**EXERCISE OBJECTIVE:**
Of the entries below, restate word for word only the section that runs from the line with "Il volo d’andata" to the line with "A caccia di stelle del cinema", counting both ends.

**RECORDS:**

● ● ● ●

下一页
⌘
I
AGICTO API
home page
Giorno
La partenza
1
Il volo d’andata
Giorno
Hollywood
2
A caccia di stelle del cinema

● ● ● ●

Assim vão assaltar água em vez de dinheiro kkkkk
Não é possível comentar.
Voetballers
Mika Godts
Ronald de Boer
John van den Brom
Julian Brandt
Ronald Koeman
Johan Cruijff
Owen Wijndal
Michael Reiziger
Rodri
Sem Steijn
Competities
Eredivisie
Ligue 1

● ● ● ●

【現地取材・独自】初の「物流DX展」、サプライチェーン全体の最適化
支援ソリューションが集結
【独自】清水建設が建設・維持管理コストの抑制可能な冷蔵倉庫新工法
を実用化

● ● ● ●

**EXPECTED OUTPUT:**
Il volo d’andata
Giorno
Hollywood
2
A caccia di stelle del cinema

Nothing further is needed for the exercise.